_Work order_.
Should a line below contain the word "lines", report it.

[Extracted data Boundary: Start]

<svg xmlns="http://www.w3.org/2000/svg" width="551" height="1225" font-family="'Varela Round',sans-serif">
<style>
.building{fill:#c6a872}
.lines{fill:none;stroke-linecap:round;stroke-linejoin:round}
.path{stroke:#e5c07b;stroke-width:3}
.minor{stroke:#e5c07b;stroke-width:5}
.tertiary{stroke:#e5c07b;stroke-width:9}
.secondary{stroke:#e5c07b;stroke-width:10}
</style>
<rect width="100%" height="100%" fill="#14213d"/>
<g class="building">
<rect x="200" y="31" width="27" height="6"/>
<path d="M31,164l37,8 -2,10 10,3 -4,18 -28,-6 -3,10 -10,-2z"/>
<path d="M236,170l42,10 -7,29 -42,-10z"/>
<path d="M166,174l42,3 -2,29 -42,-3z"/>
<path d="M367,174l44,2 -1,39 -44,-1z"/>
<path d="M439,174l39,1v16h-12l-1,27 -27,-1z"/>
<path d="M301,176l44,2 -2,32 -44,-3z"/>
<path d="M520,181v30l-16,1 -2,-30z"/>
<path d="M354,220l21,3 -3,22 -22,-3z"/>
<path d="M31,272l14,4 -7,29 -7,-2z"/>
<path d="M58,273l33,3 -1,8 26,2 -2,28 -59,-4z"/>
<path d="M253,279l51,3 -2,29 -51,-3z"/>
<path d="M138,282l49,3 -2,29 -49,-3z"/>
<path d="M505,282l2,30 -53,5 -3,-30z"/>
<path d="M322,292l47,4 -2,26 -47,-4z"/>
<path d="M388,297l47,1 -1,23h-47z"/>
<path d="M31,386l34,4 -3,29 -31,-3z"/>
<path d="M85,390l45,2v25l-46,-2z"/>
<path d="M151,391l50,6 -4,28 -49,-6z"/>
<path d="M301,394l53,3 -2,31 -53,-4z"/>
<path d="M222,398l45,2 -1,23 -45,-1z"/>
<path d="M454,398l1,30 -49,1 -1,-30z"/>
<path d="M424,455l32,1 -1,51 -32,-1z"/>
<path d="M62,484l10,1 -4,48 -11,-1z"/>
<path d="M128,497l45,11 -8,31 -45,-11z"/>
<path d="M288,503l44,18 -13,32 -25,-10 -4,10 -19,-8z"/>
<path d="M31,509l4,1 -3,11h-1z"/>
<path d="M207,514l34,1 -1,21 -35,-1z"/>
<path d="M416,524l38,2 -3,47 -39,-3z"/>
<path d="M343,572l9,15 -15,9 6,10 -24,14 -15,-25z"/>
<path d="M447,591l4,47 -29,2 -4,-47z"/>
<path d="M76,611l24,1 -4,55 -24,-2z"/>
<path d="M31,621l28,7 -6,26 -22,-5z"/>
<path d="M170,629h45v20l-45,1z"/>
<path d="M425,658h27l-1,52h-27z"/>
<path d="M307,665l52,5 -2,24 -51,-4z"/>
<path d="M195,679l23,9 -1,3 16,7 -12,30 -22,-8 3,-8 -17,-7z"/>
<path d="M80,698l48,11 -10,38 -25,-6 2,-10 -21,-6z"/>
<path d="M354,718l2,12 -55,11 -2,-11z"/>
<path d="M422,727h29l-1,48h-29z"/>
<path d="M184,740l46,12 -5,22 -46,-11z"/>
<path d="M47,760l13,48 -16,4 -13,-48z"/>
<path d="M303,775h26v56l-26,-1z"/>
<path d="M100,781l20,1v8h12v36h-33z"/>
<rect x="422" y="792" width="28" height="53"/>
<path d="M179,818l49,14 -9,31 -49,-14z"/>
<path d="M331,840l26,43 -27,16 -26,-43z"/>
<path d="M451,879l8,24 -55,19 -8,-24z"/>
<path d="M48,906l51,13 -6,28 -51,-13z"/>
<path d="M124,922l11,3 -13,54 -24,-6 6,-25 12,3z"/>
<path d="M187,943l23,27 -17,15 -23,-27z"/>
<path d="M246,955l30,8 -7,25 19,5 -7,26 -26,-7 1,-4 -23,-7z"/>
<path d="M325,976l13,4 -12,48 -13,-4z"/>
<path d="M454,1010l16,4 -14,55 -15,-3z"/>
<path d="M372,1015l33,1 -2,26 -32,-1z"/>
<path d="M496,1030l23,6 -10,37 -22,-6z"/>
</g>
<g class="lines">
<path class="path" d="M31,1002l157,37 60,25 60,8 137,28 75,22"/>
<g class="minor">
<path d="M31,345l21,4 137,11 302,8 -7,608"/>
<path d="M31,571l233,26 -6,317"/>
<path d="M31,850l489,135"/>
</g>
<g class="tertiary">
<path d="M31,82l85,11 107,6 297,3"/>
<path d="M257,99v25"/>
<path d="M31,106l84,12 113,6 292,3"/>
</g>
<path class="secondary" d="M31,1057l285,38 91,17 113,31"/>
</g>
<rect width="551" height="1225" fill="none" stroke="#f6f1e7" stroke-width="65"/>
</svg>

[Extracted data Boundary: End]

_Exercise output_.
.lines{fill:none;stroke-linecap:round;stroke-linejoin:round}
<g class="lines">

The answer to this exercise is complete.